• [Problem description]:
Exact copy, pictures excluded: please retype every record below.
____
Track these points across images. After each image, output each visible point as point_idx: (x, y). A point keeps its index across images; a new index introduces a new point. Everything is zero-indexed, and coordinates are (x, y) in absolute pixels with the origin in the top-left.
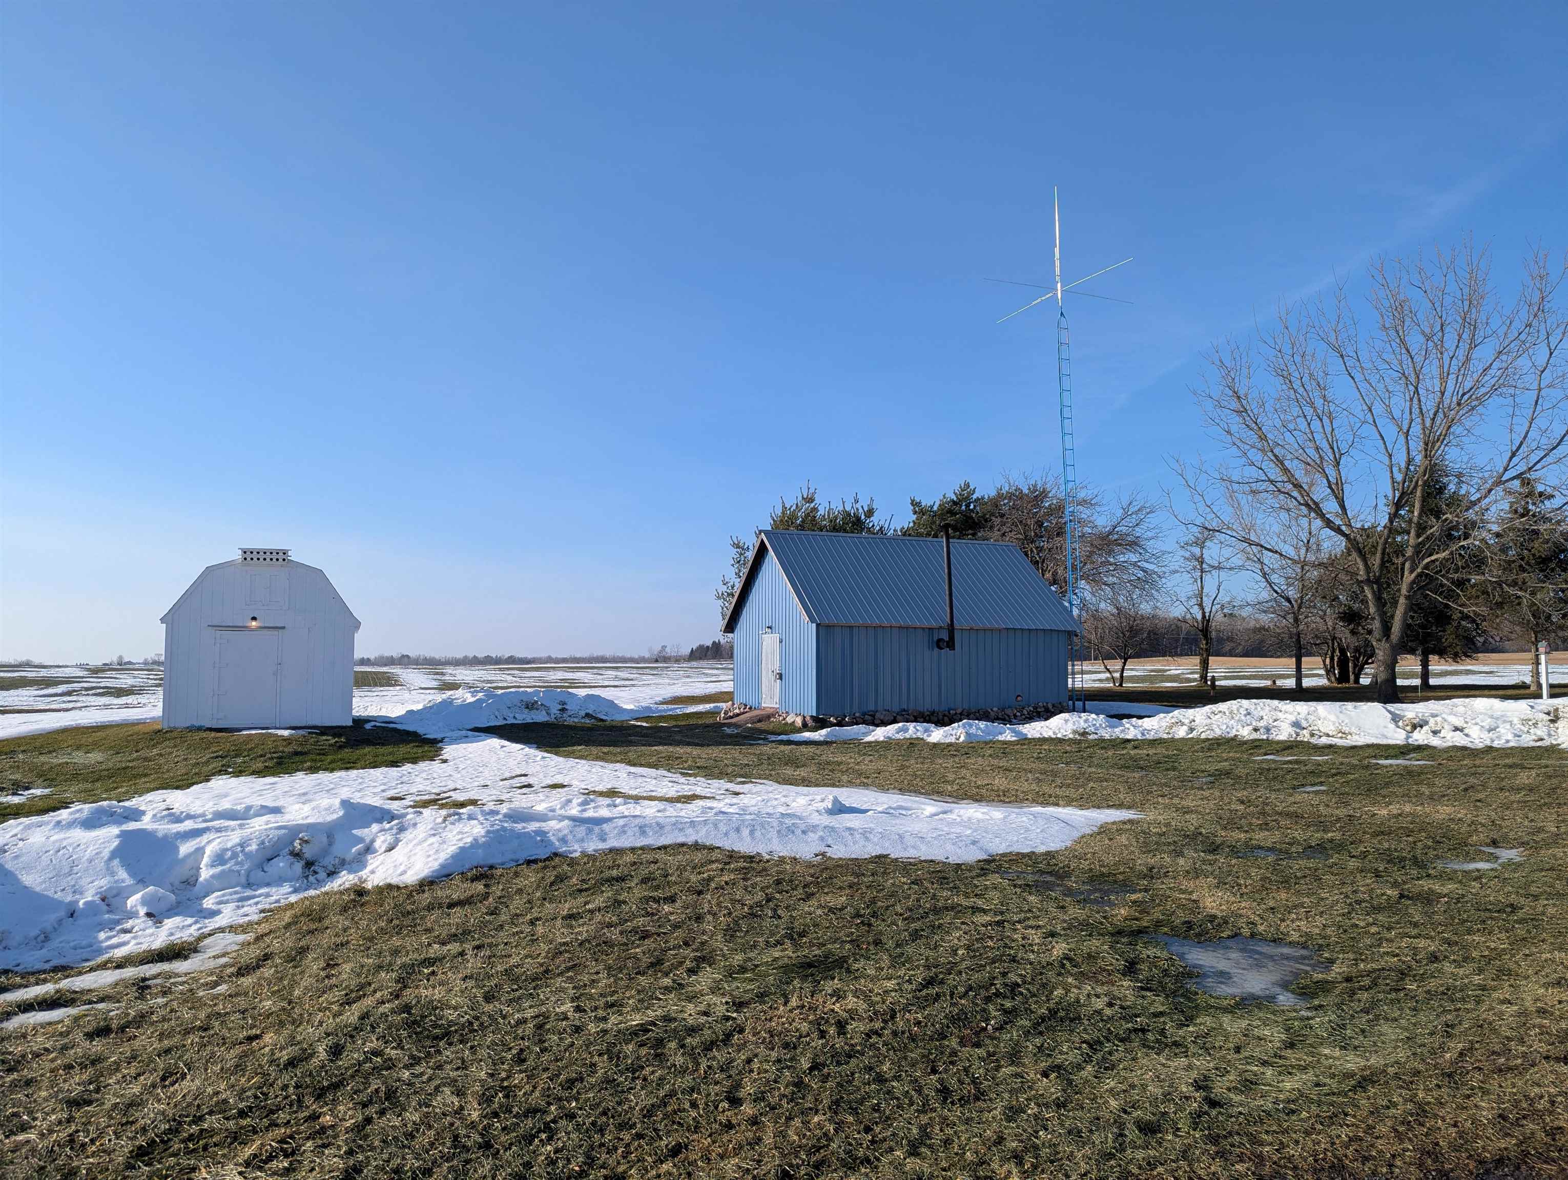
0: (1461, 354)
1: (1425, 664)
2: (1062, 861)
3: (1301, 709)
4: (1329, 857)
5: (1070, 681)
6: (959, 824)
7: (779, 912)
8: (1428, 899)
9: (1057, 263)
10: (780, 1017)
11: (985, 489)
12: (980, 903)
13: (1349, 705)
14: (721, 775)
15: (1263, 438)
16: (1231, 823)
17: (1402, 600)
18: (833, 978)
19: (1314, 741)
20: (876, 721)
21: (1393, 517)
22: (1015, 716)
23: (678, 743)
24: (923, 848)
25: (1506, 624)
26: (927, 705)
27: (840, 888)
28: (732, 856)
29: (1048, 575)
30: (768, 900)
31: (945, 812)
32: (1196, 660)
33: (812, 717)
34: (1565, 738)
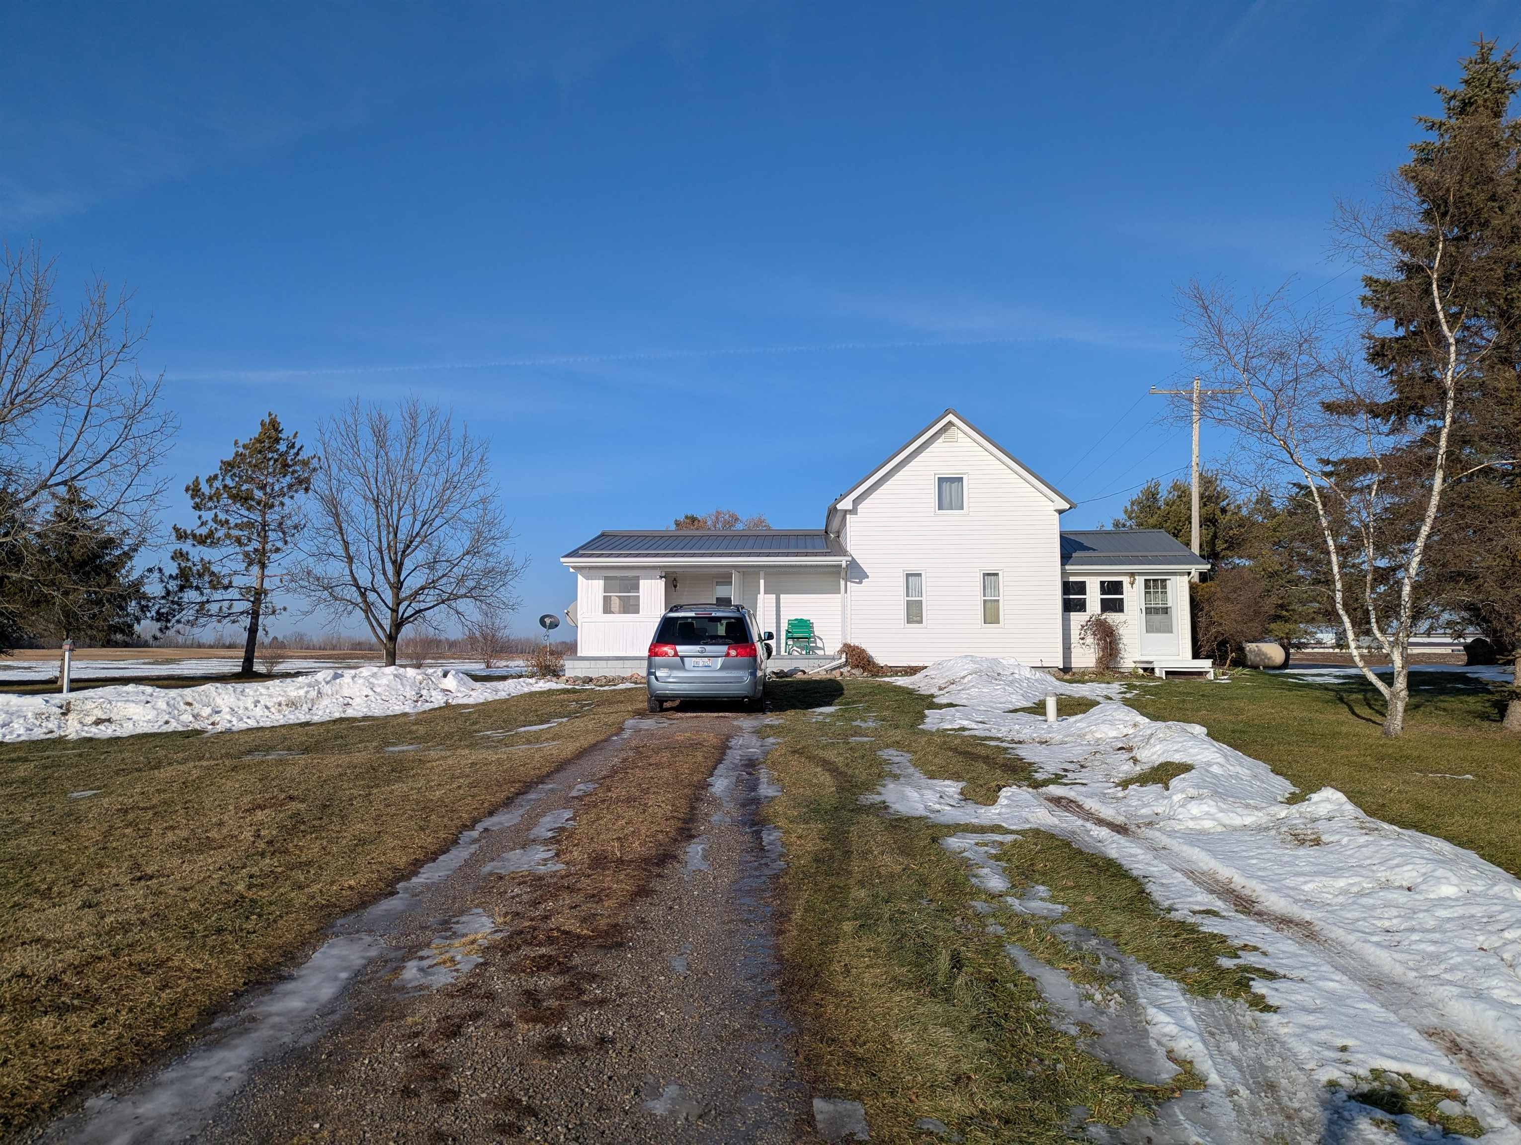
34: (73, 729)
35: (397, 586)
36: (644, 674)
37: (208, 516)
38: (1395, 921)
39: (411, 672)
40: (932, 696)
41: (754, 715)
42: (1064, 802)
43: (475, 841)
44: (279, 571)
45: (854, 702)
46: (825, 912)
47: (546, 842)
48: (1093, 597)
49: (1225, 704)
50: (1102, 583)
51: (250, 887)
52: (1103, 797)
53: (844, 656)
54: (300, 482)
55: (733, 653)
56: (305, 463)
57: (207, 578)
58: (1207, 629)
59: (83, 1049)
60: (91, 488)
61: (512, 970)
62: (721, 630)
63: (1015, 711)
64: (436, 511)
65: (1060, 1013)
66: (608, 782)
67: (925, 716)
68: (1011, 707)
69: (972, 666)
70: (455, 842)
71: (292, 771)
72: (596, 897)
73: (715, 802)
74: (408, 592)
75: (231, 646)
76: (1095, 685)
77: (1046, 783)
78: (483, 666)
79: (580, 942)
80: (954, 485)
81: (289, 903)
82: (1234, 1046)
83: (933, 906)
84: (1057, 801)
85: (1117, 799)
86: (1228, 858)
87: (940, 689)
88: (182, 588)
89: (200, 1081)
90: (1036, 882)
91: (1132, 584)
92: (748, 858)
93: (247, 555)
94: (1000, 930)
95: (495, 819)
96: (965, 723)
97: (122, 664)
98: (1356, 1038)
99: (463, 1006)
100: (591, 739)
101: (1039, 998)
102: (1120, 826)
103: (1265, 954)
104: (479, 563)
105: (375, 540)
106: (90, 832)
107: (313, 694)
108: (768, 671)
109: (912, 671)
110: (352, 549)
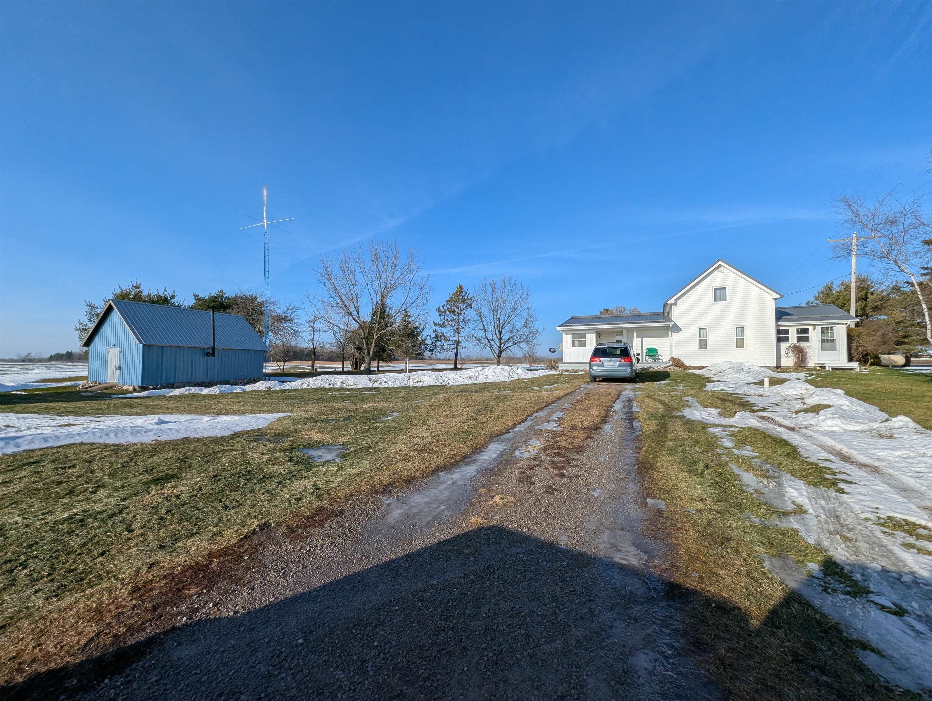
0: (392, 272)
1: (378, 364)
2: (264, 431)
3: (344, 377)
4: (350, 420)
5: (264, 370)
6: (221, 423)
7: (138, 463)
8: (376, 428)
9: (265, 213)
10: (147, 499)
11: (230, 292)
12: (233, 448)
13: (357, 376)
14: (84, 414)
15: (336, 289)
16: (322, 414)
17: (373, 344)
18: (171, 482)
19: (347, 387)
20: (173, 386)
21: (372, 318)
22: (241, 383)
23: (52, 401)
24: (206, 432)
25: (399, 353)
26: (200, 380)
27: (169, 451)
28: (106, 446)
29: (257, 329)
30: (131, 460)
31: (213, 419)
32: (310, 362)
33: (139, 386)
34: (411, 384)
35: (500, 339)
36: (588, 368)
37: (442, 318)
38: (923, 469)
39: (507, 367)
40: (710, 377)
41: (632, 384)
42: (766, 418)
43: (532, 420)
44: (463, 335)
45: (675, 380)
46: (656, 448)
47: (555, 421)
48: (793, 336)
49: (863, 382)
50: (798, 330)
51: (468, 428)
52: (785, 417)
53: (671, 362)
54: (469, 305)
55: (623, 360)
56: (471, 299)
57: (443, 338)
58: (857, 349)
59: (436, 462)
60: (411, 312)
61: (547, 455)
62: (618, 353)
63: (750, 384)
64: (512, 313)
65: (747, 486)
66: (576, 404)
67: (706, 385)
68: (748, 382)
69: (730, 366)
70: (526, 420)
71: (474, 397)
72: (573, 438)
73: (615, 412)
74: (504, 341)
75: (449, 360)
76: (792, 373)
77: (758, 411)
78: (529, 366)
79: (569, 450)
80: (722, 291)
81: (480, 433)
82: (823, 503)
83: (700, 450)
84: (763, 418)
85: (792, 418)
86: (841, 441)
87: (714, 375)
88: (436, 341)
89: (465, 472)
90: (746, 445)
91: (814, 329)
92: (627, 430)
93: (454, 330)
94: (727, 459)
95: (538, 414)
96: (724, 388)
97: (419, 365)
98: (883, 505)
99: (533, 463)
100: (569, 391)
101: (740, 480)
102: (791, 428)
103: (849, 475)
104: (527, 330)
105: (493, 323)
106: (423, 411)
107: (477, 374)
108: (638, 368)
109: (702, 368)
110: (486, 327)
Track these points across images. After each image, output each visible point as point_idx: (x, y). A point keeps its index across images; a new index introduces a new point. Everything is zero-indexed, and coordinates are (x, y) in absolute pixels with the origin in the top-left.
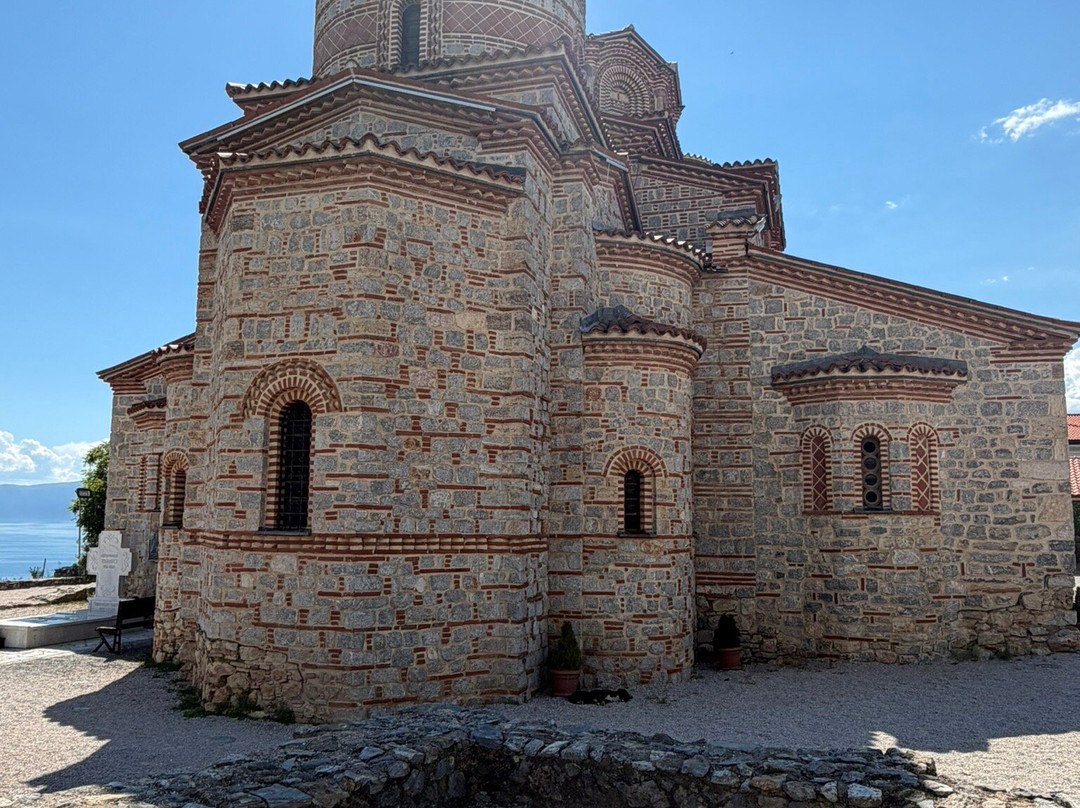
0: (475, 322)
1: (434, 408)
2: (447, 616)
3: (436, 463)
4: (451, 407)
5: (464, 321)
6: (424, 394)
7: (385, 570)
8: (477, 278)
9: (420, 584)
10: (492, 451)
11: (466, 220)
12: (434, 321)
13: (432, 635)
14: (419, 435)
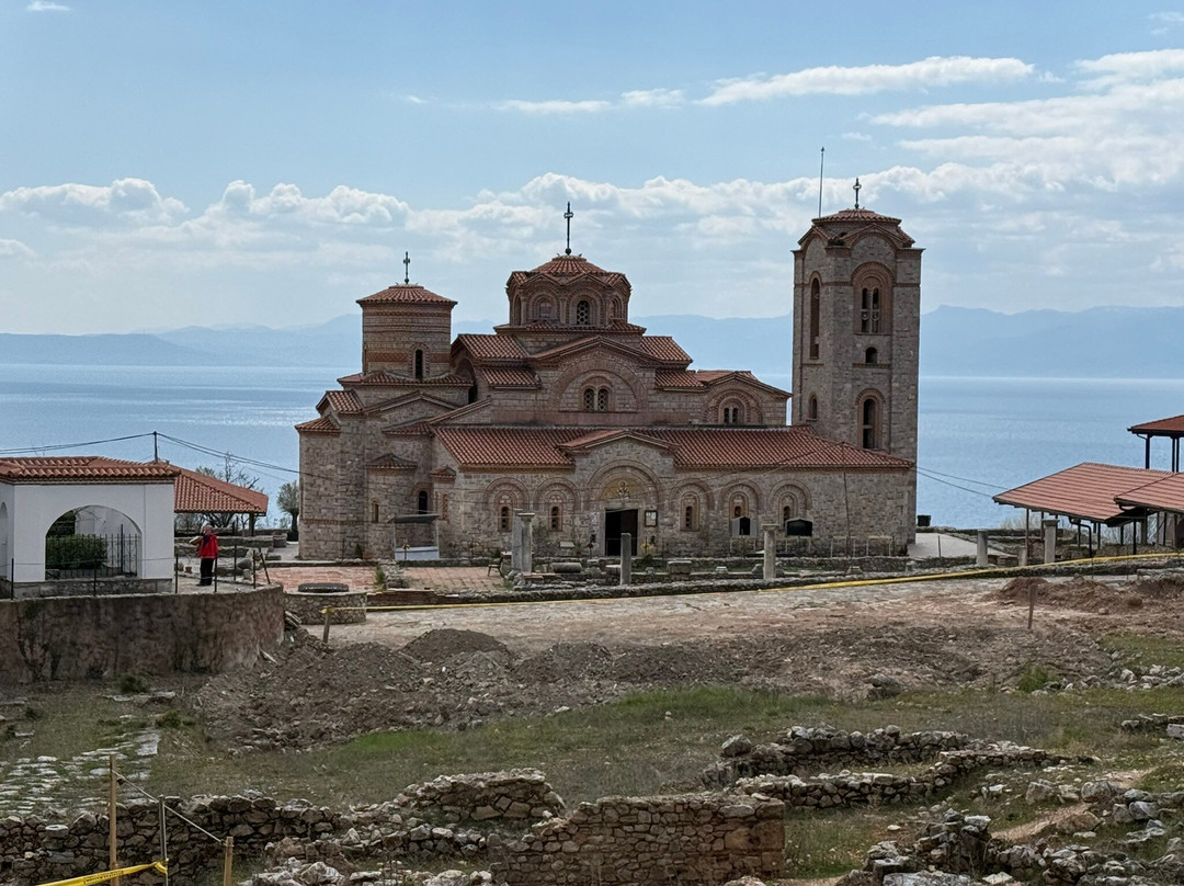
0: (333, 467)
1: (322, 489)
2: (325, 538)
3: (322, 503)
4: (326, 489)
5: (329, 467)
6: (319, 486)
7: (311, 527)
8: (332, 456)
9: (319, 531)
10: (337, 500)
11: (329, 441)
12: (322, 468)
13: (322, 543)
14: (319, 496)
____
• [Answer for this exercise]:
Track these points across images. After each image, output each visible point as point_idx: (x, y). A point keeps its index across images; a new index introduces a new point. Everything is zero-indexed, and coordinates are (x, y) in absolute pixels with the origin in the top-left.
0: (1461, 354)
1: (1425, 664)
2: (1062, 861)
3: (1301, 709)
4: (1329, 857)
5: (1070, 681)
6: (959, 824)
7: (779, 912)
8: (1428, 899)
9: (1057, 263)
10: (780, 1017)
11: (985, 489)
12: (980, 903)
13: (1349, 705)
14: (721, 775)
15: (1263, 438)
16: (1231, 823)
17: (1402, 600)
18: (833, 978)
19: (1314, 741)
20: (876, 721)
21: (1393, 517)
22: (1015, 716)
23: (678, 743)
24: (923, 848)
25: (1506, 624)
26: (927, 705)
27: (840, 888)
28: (732, 856)
29: (1048, 575)
30: (768, 900)
31: (945, 812)
32: (1196, 660)
33: (812, 717)
34: (1565, 738)
34: (73, 729)
35: (397, 586)
36: (644, 674)
37: (208, 516)
38: (1395, 921)
39: (411, 672)
40: (932, 696)
41: (754, 715)
42: (1064, 802)
43: (475, 841)
44: (279, 571)
45: (854, 702)
46: (825, 912)
47: (546, 842)
48: (1093, 597)
49: (1225, 704)
50: (1102, 583)
51: (250, 887)
52: (1103, 797)
53: (844, 656)
54: (300, 482)
55: (733, 653)
56: (305, 463)
57: (207, 578)
58: (1207, 629)
59: (83, 1049)
60: (91, 488)
61: (512, 970)
62: (721, 630)
63: (1015, 711)
64: (436, 511)
65: (1060, 1013)
66: (608, 782)
67: (925, 716)
68: (1011, 707)
69: (972, 666)
70: (455, 842)
71: (292, 771)
72: (596, 897)
73: (715, 802)
74: (408, 592)
75: (231, 646)
76: (1095, 685)
77: (1046, 783)
78: (483, 666)
79: (580, 942)
80: (954, 485)
81: (289, 903)
82: (1234, 1046)
83: (933, 906)
84: (1057, 801)
85: (1117, 799)
86: (1228, 858)
87: (940, 689)
88: (182, 588)
89: (200, 1081)
90: (1036, 882)
91: (1132, 584)
92: (748, 858)
93: (247, 555)
94: (1000, 930)
95: (495, 819)
96: (965, 723)
97: (122, 664)
98: (1356, 1038)
99: (463, 1006)
100: (591, 739)
101: (1039, 998)
102: (1120, 826)
103: (1265, 954)
104: (479, 563)
105: (375, 540)
106: (90, 832)
107: (313, 694)
108: (768, 671)
109: (912, 671)
110: (352, 549)
0: (392, 272)
1: (378, 364)
2: (264, 431)
3: (344, 377)
4: (350, 420)
5: (264, 370)
6: (221, 423)
7: (138, 463)
8: (376, 428)
9: (265, 213)
10: (147, 499)
11: (230, 292)
12: (233, 448)
13: (357, 376)
14: (84, 414)
15: (336, 289)
16: (322, 414)
17: (373, 344)
18: (171, 482)
19: (347, 387)
20: (173, 386)
21: (372, 318)
22: (241, 383)
23: (52, 401)
24: (206, 432)
25: (399, 353)
26: (200, 380)
27: (169, 451)
28: (106, 446)
29: (257, 329)
30: (131, 460)
31: (213, 419)
32: (310, 362)
33: (139, 386)
34: (411, 384)
35: (500, 339)
36: (588, 368)
37: (442, 318)
38: (923, 469)
39: (507, 367)
40: (710, 377)
41: (632, 384)
42: (766, 418)
43: (532, 420)
44: (463, 335)
45: (675, 380)
46: (656, 448)
47: (555, 421)
48: (793, 336)
49: (863, 382)
50: (798, 330)
51: (468, 428)
52: (785, 417)
53: (671, 362)
54: (469, 305)
55: (623, 360)
56: (471, 299)
57: (443, 338)
58: (857, 349)
59: (436, 462)
60: (411, 312)
61: (547, 455)
62: (618, 353)
63: (750, 384)
64: (512, 313)
65: (747, 486)
66: (576, 404)
67: (706, 385)
68: (748, 382)
69: (730, 366)
70: (526, 420)
71: (474, 397)
72: (573, 438)
73: (615, 412)
74: (504, 341)
75: (449, 360)
76: (792, 373)
77: (758, 411)
78: (529, 366)
79: (569, 450)
80: (722, 291)
81: (480, 433)
82: (823, 503)
83: (700, 450)
84: (763, 418)
85: (792, 418)
86: (841, 441)
87: (714, 375)
88: (436, 341)
89: (465, 472)
90: (746, 445)
91: (814, 329)
92: (627, 430)
93: (454, 330)
94: (727, 459)
95: (538, 414)
96: (724, 388)
97: (419, 365)
98: (883, 505)
99: (533, 463)
100: (569, 391)
101: (740, 480)
102: (791, 428)
103: (849, 475)
104: (527, 330)
105: (493, 323)
106: (423, 411)
107: (477, 374)
108: (638, 368)
109: (702, 368)
110: (486, 327)
Track these points across images. After each image, output each visible point as point_idx: (x, y). A point keeps its index across images; a new index introduces a new point. Everything is zero-indexed, and coordinates are (x, y) in absolute pixels with the origin in the top-left.
0: (475, 322)
1: (434, 408)
2: (447, 616)
3: (436, 463)
4: (451, 407)
5: (464, 321)
6: (424, 394)
7: (385, 570)
8: (477, 278)
9: (420, 584)
10: (492, 451)
11: (466, 220)
12: (434, 321)
13: (432, 635)
14: (419, 435)
0: (333, 467)
1: (322, 489)
2: (325, 538)
3: (322, 503)
4: (326, 489)
5: (329, 467)
6: (319, 486)
7: (311, 527)
8: (332, 456)
9: (319, 531)
10: (337, 500)
11: (329, 441)
12: (322, 468)
13: (322, 543)
14: (319, 496)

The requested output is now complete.